税務相談

月刊不動産2006年4月号掲載

土地賃貸借の終了(借地権の返還)

代表社員 税理士 玉越 賢治(税理士法人 タクトコンサルティング)


Q

土地の賃貸借関係が終了し、借地権が返還された場合の課税関係を教えてください。

A※記事の内容は、掲載当時の法令・情報に基づいているため、最新法令・情報のご確認をお願いいたします。

  • 土地の賃貸借関係が終了した場合の課税関係は、有償返還か無償返還か、貸主か借主か、個人か法人か、異なります。

    1. 有償返還

     有償返還の場合、借地人は立退料を受領し、貸主(地主)は立退料を支払います。

    (1) 個人借主(借地人)
     借地人が受領する立退料は、譲渡所得の収入金額となります。

    (2) 法人借主(借地人)
     個人と同様に、借地人が受領する立退料は、益金(借地権譲渡益)となります。

    (3) 個人貸主(地主)
     支払った立退料は、土地の取得費となります。

    (4) 法人貸主(地主)
     支払った立退料は、土地の取得費に加算されますが、立退料<借地権設定時の損金算入額
     の場合は、その損金算入額を取得費に加算します。

    2. 無償返還

    (1) 個人借主(借地人)貸主(地主)が個人の場合は、借地権者である個人に課税関係は生じません。

    貸主が法人の場合は、原則として借地権の時価で譲渡があったものとして、譲渡所得として所得税が課税されます。
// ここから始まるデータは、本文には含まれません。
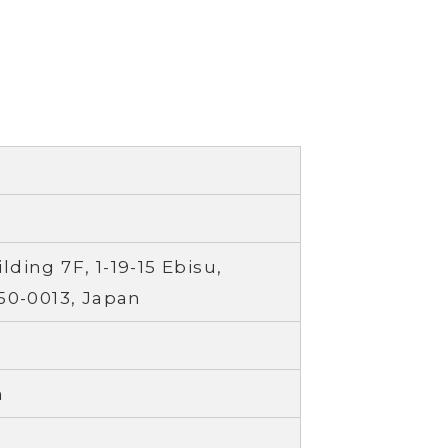
ding 7F, 1-19-15 Ebisu,
50-0013, Japan
a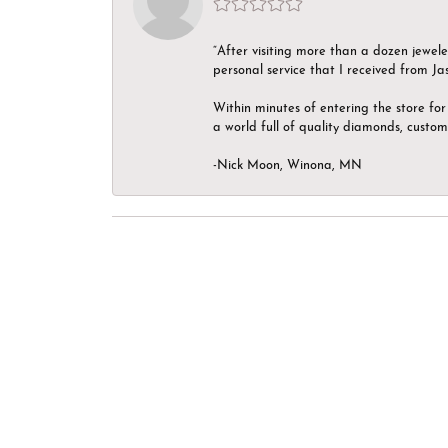
“After visiting more than a dozen jewel
personal service that I received from Ja
Within minutes of entering the store for 
a world full of quality diamonds, custom
-Nick Moon, Winona, MN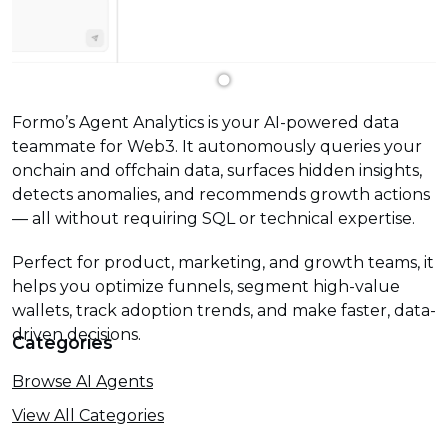
Formo’s Agent Analytics is your AI-powered data
teammate for Web3. It autonomously queries your
onchain and offchain data, surfaces hidden insights,
detects anomalies, and recommends growth actions
— all without requiring SQL or technical expertise.
Perfect for product, marketing, and growth teams, it
helps you optimize funnels, segment high-value
wallets, track adoption trends, and make faster, data-
driven decisions.
Categories
Browse AI Agents
View All Categories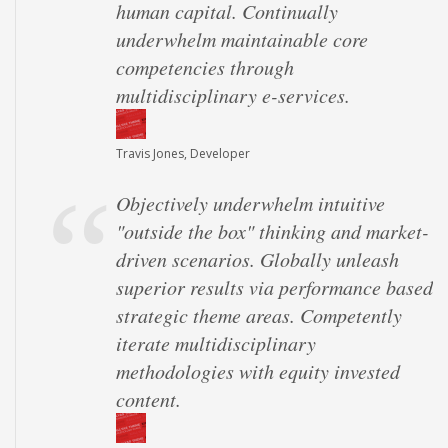
human capital. Continually
underwhelm maintainable core
competencies through
multidisciplinary e-services.
Travis Jones, Developer
Objectively underwhelm intuitive
"outside the box" thinking and market-
driven scenarios. Globally unleash
superior results via performance based
strategic theme areas. Competently
iterate multidisciplinary
methodologies with equity invested
content.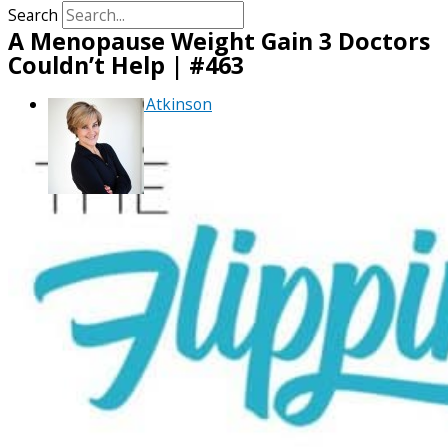
Search
A Menopause Weight Gain 3 Doctors
Couldn’t Help | #463
By
Debra Atkinson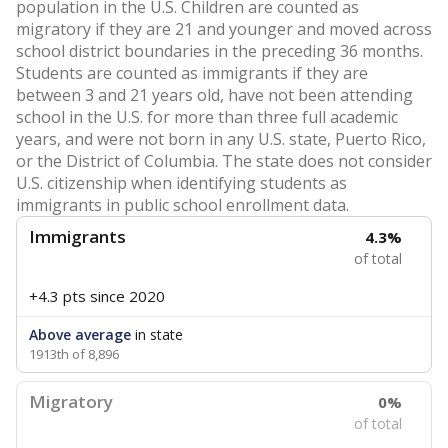
population in the U.S. Children are counted as
migratory if they are 21 and younger and moved across
school district boundaries in the preceding 36 months.
Students are counted as immigrants if they are
between 3 and 21 years old, have not been attending
school in the U.S. for more than three full academic
years, and were not born in any U.S. state, Puerto Rico,
or the District of Columbia. The state does not consider
U.S. citizenship when identifying students as
immigrants in public school enrollment data.
Immigrants
4.3%
of total
+4.3 pts
since 2020
Above average
in state
1913th of 8,896
Migratory
0%
of total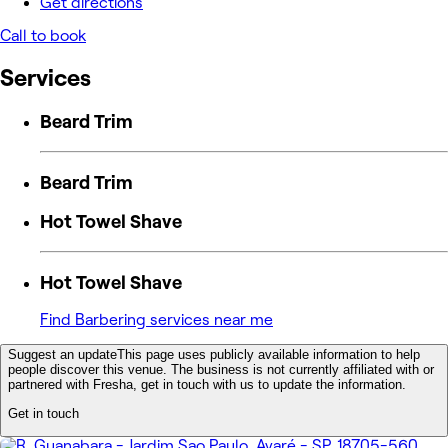
Get directions
Call to book
Services
Beard Trim
Beard Trim
Hot Towel Shave
Hot Towel Shave
Find Barbering services near me
Suggest an update
This page uses publicly available information to help
people discover this venue. The business is not currently affiliated with or
partnered with Fresha, get in touch with us to update the information.
Get in touch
ただし、下記のような理由に基づくものである場合には、借地権価額がないものとして課税関係は生じません。

     A 借地権設定時に無償返還届出書が所轄税務署に届けられている場合

     B 土地の使用目的が、単に物品置場、駐車場等として土地を更地のまま使用し、又は仮営業所、仮店舗等の簡易建物の敷地として使用していたものである場合

     C 借地上の建物が著しく老朽化したことその他これに類する事由により、借地権が消滅し、又はこれを存続させることが困難であると認められる事情が生じた場合

     D 借地権設定時に相当の地代の支払を行い、その後その土地の価額上昇に応じて順次相当の地代を改定する旨の届出書が所轄税務署に届けられている場合

    (2) 法人借主(借地人)
     通常収受すべき借地権相当額を貸主に贈与したこととして借地権の認定課税(寄付金認定)があります。ただし、(1)と同様、下記の理由に基づく場合、借地権価額がないものとして課税関係は生じません。

     A 借地権設定時に無償返還届出書が所轄税務署に届けられている場合

     B 土地の使用目的が、単に物品置場、駐車場等として土地を更地のまま使用し、又は仮営業所、仮店舗等の簡易建物の敷地として使用していた場合

     C 借地上の建物が著しく老朽化したことその他これに類する事由で、借地権が消滅し、又はこれを存続させることが困難であると認められた場合

     D 借地権設定時に相当の地代の支払を行い、その後その土地の価額上昇に応じて順次相当の地代を改定する旨の届出書が所轄税務署に届けられている場合

     返還した借地権に帳簿価額が付されていた場合には、その借地権価額は損金の額に算入されます。

    (3) 個人貸主(地主)
     借地権の無償返還を受けた個人貸主は、原則として借地権相当額の受像益を受けたものとして贈与税(借地人が個人の場合)、一時所得又は給与所得(借地人が法人の場合)として課税されます。
     ただし、(1)又は(2)のただし書A~Dに該当する理由により借地権の無償返還を受けた場合、その課税は生じません。

    (4) 法人貸主(地主)
     借地権の返還を受けた法人は、借地権価額が生じている借地であっても、無償返還を受けたことによって、借地権相当額の受贈益課税を認定されることはありません。返還を受けた土地について、借地権設定時に土地の帳簿価額の損金算入又は土地の評価損の損金算入規定により損金の額に算入した金額がある場合には、その損金算入金額を土地の帳簿価額に加算します。